Listed records:
Content starts
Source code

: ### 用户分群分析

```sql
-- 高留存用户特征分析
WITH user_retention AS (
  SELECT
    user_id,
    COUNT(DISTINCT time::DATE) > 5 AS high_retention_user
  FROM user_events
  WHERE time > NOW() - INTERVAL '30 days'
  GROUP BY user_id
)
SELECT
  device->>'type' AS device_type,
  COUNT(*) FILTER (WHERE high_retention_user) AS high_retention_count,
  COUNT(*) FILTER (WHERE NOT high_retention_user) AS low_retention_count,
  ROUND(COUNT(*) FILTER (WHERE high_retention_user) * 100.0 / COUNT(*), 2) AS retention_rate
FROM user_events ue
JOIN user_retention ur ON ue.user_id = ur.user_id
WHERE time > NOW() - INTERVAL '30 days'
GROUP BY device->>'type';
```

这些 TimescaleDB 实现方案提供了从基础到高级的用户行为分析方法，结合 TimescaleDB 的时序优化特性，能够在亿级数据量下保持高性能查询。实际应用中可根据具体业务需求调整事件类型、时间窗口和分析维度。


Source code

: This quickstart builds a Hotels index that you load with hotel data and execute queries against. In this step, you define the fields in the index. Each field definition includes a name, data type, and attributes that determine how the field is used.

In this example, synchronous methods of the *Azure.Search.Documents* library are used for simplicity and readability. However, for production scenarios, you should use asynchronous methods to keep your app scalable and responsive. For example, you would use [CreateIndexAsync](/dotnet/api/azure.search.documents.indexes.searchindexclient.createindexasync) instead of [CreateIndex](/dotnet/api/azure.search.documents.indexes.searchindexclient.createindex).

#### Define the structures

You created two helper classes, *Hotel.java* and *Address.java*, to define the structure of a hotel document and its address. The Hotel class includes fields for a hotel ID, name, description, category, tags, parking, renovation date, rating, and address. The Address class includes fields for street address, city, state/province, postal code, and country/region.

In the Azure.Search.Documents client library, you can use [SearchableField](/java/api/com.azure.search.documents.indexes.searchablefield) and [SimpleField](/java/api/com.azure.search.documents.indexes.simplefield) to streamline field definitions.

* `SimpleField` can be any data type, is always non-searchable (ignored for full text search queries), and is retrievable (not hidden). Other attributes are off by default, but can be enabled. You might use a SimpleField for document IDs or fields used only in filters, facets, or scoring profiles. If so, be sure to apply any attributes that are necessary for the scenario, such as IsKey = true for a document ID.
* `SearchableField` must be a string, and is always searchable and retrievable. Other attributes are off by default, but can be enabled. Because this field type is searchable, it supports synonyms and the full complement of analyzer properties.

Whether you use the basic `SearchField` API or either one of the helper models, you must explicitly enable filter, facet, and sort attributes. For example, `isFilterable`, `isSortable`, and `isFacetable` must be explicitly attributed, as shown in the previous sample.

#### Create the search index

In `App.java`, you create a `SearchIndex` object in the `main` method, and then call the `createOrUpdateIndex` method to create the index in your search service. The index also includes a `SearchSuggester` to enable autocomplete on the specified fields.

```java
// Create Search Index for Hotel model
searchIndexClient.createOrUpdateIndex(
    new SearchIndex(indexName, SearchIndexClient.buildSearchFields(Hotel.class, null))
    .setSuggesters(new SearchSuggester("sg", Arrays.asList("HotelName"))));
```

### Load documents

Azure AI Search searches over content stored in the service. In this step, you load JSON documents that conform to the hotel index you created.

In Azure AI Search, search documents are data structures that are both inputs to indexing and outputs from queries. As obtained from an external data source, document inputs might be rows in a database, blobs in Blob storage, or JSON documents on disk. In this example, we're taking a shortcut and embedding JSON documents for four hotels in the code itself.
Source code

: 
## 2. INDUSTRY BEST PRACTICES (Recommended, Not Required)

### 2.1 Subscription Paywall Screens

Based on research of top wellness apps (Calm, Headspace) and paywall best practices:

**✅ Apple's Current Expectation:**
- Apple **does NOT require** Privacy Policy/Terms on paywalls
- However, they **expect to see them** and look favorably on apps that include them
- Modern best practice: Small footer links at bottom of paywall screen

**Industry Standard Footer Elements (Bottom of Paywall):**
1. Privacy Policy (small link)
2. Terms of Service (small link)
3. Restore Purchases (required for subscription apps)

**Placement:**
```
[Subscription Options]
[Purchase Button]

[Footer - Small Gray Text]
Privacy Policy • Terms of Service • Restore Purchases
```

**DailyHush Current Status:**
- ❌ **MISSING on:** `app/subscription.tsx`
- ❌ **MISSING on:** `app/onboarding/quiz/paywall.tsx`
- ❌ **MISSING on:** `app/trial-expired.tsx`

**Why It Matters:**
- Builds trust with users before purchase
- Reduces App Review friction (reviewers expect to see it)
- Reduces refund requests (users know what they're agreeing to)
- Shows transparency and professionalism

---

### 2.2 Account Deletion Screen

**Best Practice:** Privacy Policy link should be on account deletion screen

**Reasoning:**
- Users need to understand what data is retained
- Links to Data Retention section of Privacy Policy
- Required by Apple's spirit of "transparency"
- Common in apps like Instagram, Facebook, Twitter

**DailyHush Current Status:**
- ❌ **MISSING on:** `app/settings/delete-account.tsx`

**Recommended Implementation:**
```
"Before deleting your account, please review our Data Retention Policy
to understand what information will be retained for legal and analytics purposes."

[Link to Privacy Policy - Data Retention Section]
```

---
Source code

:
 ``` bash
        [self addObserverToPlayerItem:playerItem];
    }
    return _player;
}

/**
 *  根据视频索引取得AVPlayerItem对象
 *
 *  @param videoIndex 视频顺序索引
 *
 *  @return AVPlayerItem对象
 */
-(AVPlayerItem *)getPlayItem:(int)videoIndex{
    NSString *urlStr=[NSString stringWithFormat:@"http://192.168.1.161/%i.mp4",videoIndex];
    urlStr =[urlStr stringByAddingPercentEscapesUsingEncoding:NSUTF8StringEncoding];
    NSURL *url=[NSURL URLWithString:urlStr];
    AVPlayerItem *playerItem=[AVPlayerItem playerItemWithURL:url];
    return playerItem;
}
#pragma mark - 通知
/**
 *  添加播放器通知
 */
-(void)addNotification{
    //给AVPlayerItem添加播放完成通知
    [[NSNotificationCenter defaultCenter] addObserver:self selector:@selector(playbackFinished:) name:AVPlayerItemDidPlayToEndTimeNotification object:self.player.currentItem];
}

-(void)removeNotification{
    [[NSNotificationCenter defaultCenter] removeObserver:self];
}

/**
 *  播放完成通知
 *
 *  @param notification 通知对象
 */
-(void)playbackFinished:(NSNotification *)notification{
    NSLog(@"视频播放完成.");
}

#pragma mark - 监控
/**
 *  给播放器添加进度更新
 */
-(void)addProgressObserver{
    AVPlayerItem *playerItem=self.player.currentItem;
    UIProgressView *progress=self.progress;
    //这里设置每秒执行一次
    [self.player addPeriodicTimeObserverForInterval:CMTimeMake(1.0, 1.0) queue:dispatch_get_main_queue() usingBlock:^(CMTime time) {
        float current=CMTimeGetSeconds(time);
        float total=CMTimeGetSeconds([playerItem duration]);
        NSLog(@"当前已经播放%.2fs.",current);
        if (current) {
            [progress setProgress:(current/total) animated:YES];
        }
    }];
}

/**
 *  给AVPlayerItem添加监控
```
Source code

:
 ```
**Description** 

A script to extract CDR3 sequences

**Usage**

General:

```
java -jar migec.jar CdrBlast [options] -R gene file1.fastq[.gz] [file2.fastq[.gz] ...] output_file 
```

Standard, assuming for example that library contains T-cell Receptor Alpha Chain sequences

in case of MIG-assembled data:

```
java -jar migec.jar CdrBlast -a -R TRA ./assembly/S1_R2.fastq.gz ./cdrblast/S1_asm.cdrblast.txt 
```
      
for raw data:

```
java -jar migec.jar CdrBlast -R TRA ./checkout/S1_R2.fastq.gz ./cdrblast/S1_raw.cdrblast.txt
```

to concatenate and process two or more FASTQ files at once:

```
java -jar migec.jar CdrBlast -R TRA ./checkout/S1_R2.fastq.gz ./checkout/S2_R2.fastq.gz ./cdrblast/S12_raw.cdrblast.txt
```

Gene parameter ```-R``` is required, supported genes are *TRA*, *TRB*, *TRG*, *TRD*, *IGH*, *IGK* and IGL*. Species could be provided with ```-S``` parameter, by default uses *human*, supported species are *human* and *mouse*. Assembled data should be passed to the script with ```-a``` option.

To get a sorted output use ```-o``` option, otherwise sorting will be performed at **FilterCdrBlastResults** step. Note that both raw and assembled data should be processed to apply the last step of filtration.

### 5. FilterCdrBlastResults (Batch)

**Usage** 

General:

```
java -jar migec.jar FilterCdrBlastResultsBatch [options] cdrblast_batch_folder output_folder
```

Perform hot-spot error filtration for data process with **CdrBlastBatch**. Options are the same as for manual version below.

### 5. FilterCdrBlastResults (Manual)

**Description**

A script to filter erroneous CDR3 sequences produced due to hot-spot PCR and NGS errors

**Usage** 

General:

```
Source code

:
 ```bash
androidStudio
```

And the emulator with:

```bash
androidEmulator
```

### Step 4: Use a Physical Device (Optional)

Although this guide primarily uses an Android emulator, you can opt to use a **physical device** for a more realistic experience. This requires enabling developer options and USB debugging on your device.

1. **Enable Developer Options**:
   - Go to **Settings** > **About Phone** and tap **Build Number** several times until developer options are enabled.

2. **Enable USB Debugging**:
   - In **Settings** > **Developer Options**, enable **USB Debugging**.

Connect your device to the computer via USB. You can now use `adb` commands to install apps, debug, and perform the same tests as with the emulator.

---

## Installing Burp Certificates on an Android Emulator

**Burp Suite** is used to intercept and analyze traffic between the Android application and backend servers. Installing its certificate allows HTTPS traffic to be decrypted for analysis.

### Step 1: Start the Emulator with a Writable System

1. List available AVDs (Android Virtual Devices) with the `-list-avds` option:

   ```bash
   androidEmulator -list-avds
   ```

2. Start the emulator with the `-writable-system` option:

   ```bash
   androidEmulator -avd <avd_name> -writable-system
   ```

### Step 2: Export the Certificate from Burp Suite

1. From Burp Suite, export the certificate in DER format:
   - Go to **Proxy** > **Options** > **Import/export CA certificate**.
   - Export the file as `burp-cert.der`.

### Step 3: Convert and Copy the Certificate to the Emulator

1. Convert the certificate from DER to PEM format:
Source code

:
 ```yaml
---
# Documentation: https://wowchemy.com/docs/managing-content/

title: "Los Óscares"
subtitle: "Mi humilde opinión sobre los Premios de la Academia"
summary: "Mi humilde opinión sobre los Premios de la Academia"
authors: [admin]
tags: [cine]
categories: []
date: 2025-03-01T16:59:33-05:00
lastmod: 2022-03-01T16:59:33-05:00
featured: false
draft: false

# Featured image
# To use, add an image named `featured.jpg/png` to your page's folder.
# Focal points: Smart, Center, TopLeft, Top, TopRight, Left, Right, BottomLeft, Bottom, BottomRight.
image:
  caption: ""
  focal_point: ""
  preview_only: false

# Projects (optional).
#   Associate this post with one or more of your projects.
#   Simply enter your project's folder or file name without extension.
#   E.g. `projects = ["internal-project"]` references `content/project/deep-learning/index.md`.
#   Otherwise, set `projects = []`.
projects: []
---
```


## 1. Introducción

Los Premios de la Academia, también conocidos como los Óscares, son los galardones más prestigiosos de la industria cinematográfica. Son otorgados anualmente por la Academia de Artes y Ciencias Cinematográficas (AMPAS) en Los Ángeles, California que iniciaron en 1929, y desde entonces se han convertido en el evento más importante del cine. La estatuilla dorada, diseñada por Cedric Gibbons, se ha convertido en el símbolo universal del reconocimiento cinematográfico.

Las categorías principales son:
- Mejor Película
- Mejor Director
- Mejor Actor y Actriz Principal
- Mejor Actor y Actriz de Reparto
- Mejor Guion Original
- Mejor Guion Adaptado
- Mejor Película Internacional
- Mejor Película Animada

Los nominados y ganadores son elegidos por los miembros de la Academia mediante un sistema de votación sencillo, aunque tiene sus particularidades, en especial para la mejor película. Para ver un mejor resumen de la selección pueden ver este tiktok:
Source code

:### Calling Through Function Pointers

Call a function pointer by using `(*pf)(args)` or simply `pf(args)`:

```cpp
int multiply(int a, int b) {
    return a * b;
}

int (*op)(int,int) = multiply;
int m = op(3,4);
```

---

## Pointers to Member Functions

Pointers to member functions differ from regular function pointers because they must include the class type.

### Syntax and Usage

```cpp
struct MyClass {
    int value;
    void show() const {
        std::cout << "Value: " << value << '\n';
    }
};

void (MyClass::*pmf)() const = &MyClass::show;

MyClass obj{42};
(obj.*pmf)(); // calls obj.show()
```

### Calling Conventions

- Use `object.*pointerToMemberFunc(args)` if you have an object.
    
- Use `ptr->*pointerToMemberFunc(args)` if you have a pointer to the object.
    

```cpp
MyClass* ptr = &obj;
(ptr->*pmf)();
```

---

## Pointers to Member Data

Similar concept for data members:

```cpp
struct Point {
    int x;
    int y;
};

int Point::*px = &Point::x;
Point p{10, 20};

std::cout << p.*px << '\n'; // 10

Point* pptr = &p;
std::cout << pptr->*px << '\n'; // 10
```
Content ends
Exercise aim:
Start copying at the line that contains "### Calling Conventions" and stop after the last line of the records, keeping every line exactly.

Answer section:
### Calling Conventions

- Use `object.*pointerToMemberFunc(args)` if you have an object.
    
- Use `ptr->*pointerToMemberFunc(args)` if you have a pointer to the object.
    

```cpp
MyClass* ptr = &obj;
(ptr->*pmf)();
```

---

## Pointers to Member Data

Similar concept for data members:

```cpp
struct Point {
    int x;
    int y;
};

int Point::*px = &Point::x;
Point p{10, 20};

std::cout << p.*px << '\n'; // 10

Point* pptr = &p;
std::cout << pptr->*px << '\n'; // 10
```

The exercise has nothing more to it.